Blanton Museum of Art

Blanton Museum Imperial Augsburg exhibit=

“USA. New York City. East 100th Street.” 1966 © Bruce Davidson/Magnum Photos 

Closed Dec. 23-Dec. 25 and Dec. 30-Jan. 1. See their website for complete holiday museum, gift shop and café hours and special events. Download a special “Buy One Get One” coupon through Dec. 22 that allows free admission for a friend with the purchase of one regular adult, student or senior admission [PDF]. Admission is free for current UT faculty, students and staff. Regular admission is $9 for adults, $7 for seniors (65+), $5 for college students and youth (13-21), and free for children 12 and under.

Catch the final days of the fall exhibitions:

Imperial Augsburg: Renaissance Prints and Drawings, 1475-1540
This exhibition, organized by the National Gallery of Art in Washington D.C. with loans from the Metropolitan Museum of Art and other private and public collections, emphasizes the rich and varied world of works of art on paper produced in Renaissance Augsburg, paying particular attention to innovative printmaking techniques as well as the fundamental role of imperial patronage in furthering these activities. It also addresses how, as a wealthy city with commercial ties to Italy, Augsburg was one of the first German cities to emulate the new Italian Renaissance style as well as its cultivation of humanism and the revival of antiquity.

The Nearest Air: A Survey of Works by Waltercio Caldas
This exhibition will be the most extensive presentation of one of Brazil’s leading contemporary artists, featuring works from the 1960s through the present. Working in a variety of mediums, Caldas examines the physical qualities of objects and spaces, challenging the assumptions viewers bring to the act of looking. He defines his practice as the act of sculpting the distance between objects, inverting the conventional definition of sculpture as a dense, self-contained volume.

Harry Ransom Center

Harry Ransom Center Magnum Photos

“USA. New York City. East 100th Street.” 1966 © Bruce Davidson/Magnum Photos 

Closed Mondays and Dec. 24-25 and Jan. 1. See their website for complete hours. Docent-led gallery tours occur on Tuesdays at noon, Thursdays at 6 p.m., and Saturdays and Sundays at 2 p.m. The public tours meet in the lobby, and no reservations are required. Admission is free.

Visitors can see the current exhibition, Radical Transformation: Magnum Photos into the Digital Age through Jan. 5. Magnum Photos photographers have produced some of the most memorable images of the last century.
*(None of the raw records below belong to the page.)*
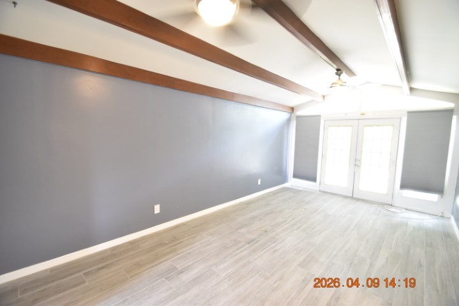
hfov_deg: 100.4
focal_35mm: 15
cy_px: 153
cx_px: 230
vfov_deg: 77.3
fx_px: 191
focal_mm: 10
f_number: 3.5
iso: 800
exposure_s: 1/15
Founded in 1947, it was the first cooperative agency to be established and operated by photographers, thus insuring unprecedented creative, editorial, and economic independence. Drawing largely upon the vast collection of prints from the agency’s New York bureau, this exhibition investigates the evolution of Magnum Photos from print photojournalism to the digital age, revealing a global cooperative in continual flux.
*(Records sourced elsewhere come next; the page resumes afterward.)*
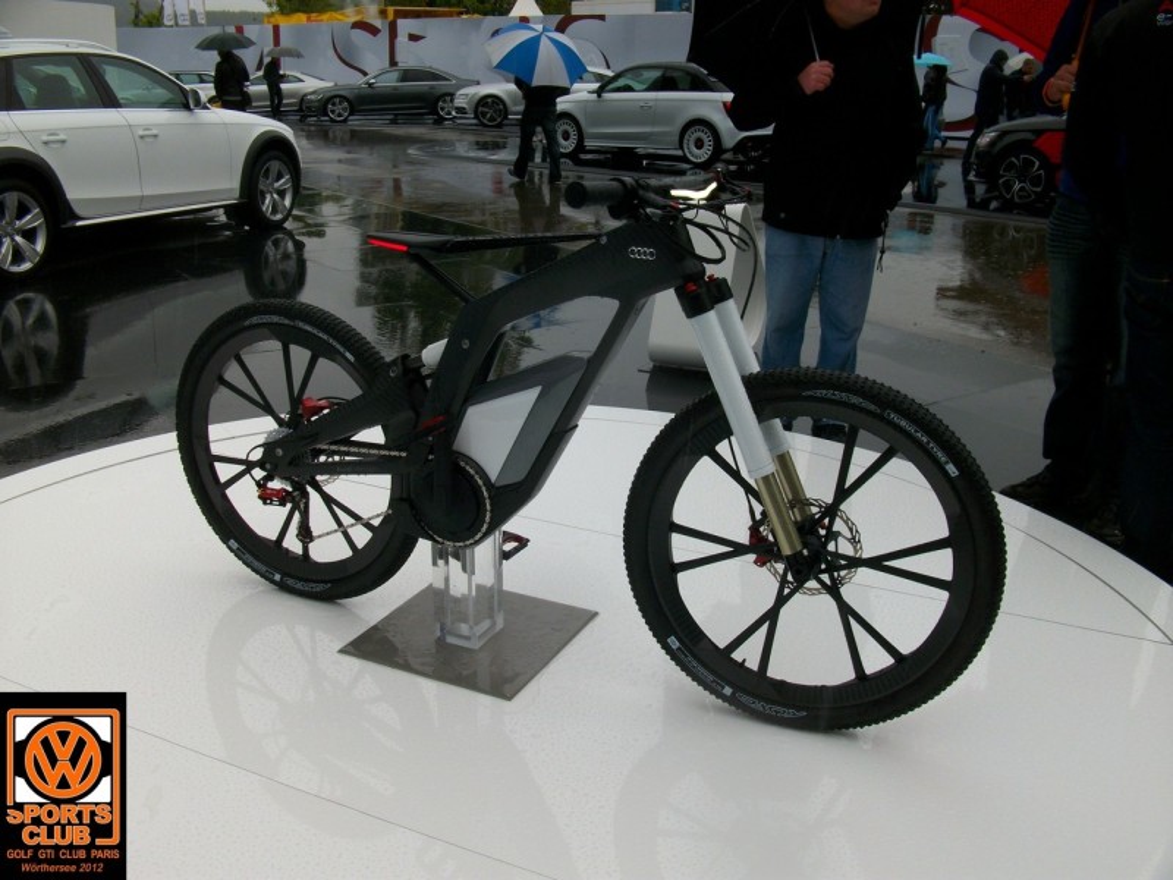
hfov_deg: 54.0
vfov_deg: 41.8
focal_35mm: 34
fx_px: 1152
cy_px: 440
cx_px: 586
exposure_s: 1/167
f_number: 5.5
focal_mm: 5.7
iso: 80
The First Photograph and the Gutenberg Bible remain on permanent display.

Landmarks Public Art

UT Clock Knot

Mark di Suvero, Clock Knot, 2007, Painted Steel, 498 × 260 × 420 inches, Purchase, The University of Texas at Austin, 2013 

Landmarks, the public art program at The University of Texas at Austin, has more than 30 stellar pieces in the collection. These works are located throughout the campus and can be visited completely free of charge. Public art located outdoors is available for viewing at all times. Works located indoors may be viewed during each facility’s regular hours of operation. Downloadable activity guides are available to offer instruction to three developmental stages of youth.

For adults, information about each artist’s work, bibliographic resources, and audio tours are also available. By bringing great works of public art to the main campus, Landmarks records our history, builds community, and creates a sense of place, now and for future generations. To learn more, visit Landmarks projects in person, view the interactive map, or read the frequently asked questions.
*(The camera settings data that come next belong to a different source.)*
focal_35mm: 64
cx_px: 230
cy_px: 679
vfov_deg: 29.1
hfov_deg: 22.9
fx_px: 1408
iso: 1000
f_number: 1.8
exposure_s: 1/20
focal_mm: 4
Stark Center for Physical Culture and Sports

Stark Center for Physical Culture and Sports=


Closed Dec. 23-Jan. 1. Regular hours are M-Th 10-6, Friday 10-5. Admission is free. Call 512-471-4890 to gain access while the normal entry is under construction.

The Stark Center, located inside the North End Zone at Darrell K. Royal Texas Memorial Stadium, showcases sports photographs, memorabilia and equipment from some of history’s greatest athletes. Galleries include black and white photographs from the 1940s and 1950s depicting the golden era at Muscle Beach, nineteenth-century images of circus and vaudeville strongmen and strongwomen, papers and memorabilia of Texas golf legends Ben Crenshaw, Tom Kite and Harvey Penick, and images of television and film stars playing golf at Pebble Beach.

There is also an exhibit commemorating UT’s 1963 football national championship and the life of legendary coach Darrell K. Royal. The exhibit features photographs, letters and other memorabilia from Royal’s life and the 1963 National Championship team including the ’63 roster and team photo recently signed by former players, images from scrapbooks kept by Royal’s wife, Edith and a collection of well-known Royalisms.

Parking Information


C Lots and the Longhorn Lots are open for parking without a permit from Monday, December 23rd through Wednesday, January 1st. Lots 70, 80, and 108 are exceptions for special events such as women’s and men’s basketball at the Frank Erwin Center. Please pay attention to posted signage at the entrances of these lots on restriction dates.


A and F spaces are open for parking without a permit from Monday, December 23rd through Wednesday, January 1st, including staff skeleton days during this time. Parking restrictions will remain in effect for those spaces that require a particular UT permit AT ALL TIMES. Lots 19, 23, and 118 are exceptions for special events such as women’s and men’s basketball at the Frank Erwin Center. Please pay attention to posted signage at the entrances of these lots on restriction dates.


All spaces designated for persons with disabilities will continue to be reserved for persons with disabilities only, although vehicles will only be required to display one of the following throughout this period: a state-issued disabled person placard or license plate, a university D permit, or a university TD permit.


All parking garage offices, excluding the Conference Center Garage (CCG), will be closed from Saturday, December 21st through Wednesday, January 1st.

CCG will be staffed during the entire winter break with regular CCG daily rates applying.

During this period, the Trinity Garage (TRG) will operate for special events such as men’s basketball and Disney Live at the Frank Erwin Center. Garages staffed for event parking will charge an entry fee on event days.

Otherwise outside of the event periods TRG and all other university garage gates will be open (with the exception of CCG), allowing for unrestricted garage parking.